Phil Mushnick wears the dunce cap (again) for a pair of columns that are so “Hey you kids, get off my lawn!” ridiculous, they tip into the sublime. He opens the first with, “Sometimes it’s hard to believe I’m actually writing what I’m writing,” which is just an excellent sign. What follows is a 1,000-word, free-form gripe-fest on all of the following and more: Baseball box scores are too small to see now on TV; commentators make up fancy and meaningless terms for football plays; baseball announcers don’t know their history; Magic Johnson sucks on TV; and, President Obama really ought to speak to Jay-Z about what he “very publicly and commercially calls black men and young women.”

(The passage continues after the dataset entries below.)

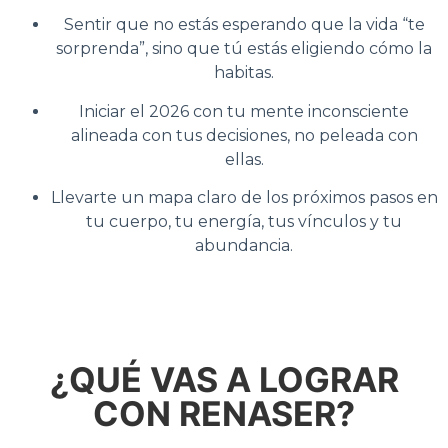
Sentir que no estás esperando que la vida “te
sorprenda”, sino que tú estás eligiendo cómo la
habitas.
Iniciar el 2026 con tu mente inconsciente
alineada con tus decisiones, no peleada con
ellas.
Llevarte un mapa claro de los próximos pasos en
tu cuerpo, tu energía, tus vínculos y tu
abundancia.
¿QUÉ VAS A LOGRAR
CON RENASER?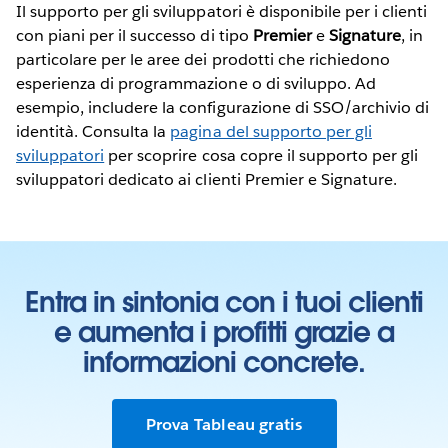
Il supporto per gli sviluppatori è disponibile per i clienti
con piani per il successo di tipo
Premier
e
Signature
, in
particolare per le aree dei prodotti che richiedono
esperienza di programmazione o di sviluppo. Ad
esempio, includere la configurazione di SSO/archivio di
identità. Consulta la
pagina del supporto per gli
sviluppatori
per scoprire cosa copre il supporto per gli
sviluppatori dedicato ai clienti Premier e Signature.
Entra in sintonia con i tuoi clienti
e aumenta i profitti grazie a
informazioni concrete.
Prova Tableau gratis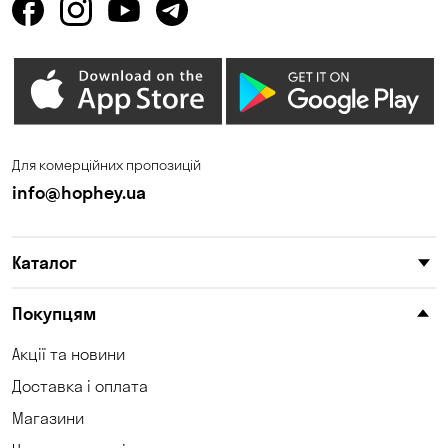
Горішні Плавні
Гостомель
Дмитрівка
Дніпро
Зазим’є
Запоріжжя
Калинівка
Кам'янське
Для комерційних пропозицій
Кам'яні Потоки
Карнаухівка
info@hophey.ua
Катеринівка
Келеберда
Каталог
Київ
Клинці
Княжичі
Корсунці
Покупцям
Котівка
Коцюбинське
Акції та новини
Доставка і оплата
Кошари
Красносілка
Магазини
Кременчук
Кривий Ріг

In the second column, Mushnick grumps about The History Channel abandoning its dusty, leather-bound mandate in favour of fare like American Daredevils, a smash-em-up extravaganza of redneckery. It’s obvious how tragically misguided Mushnick is when he sneers about cretins who think of “anyone being hit in the crotch by anything as funny.” Everyone knows that’s the highest form of comedy—remember this guy? (http://www.youtube.com/watch?v=f-wHhADhiaQ) As for griping about TV channels descending into the brain-rotting stupidity, nobody tell Mushnick that the only thing you can pick up on The Learning Channel these days is how to profit from your sequin-encrusted toddler’s misery – he will lose it.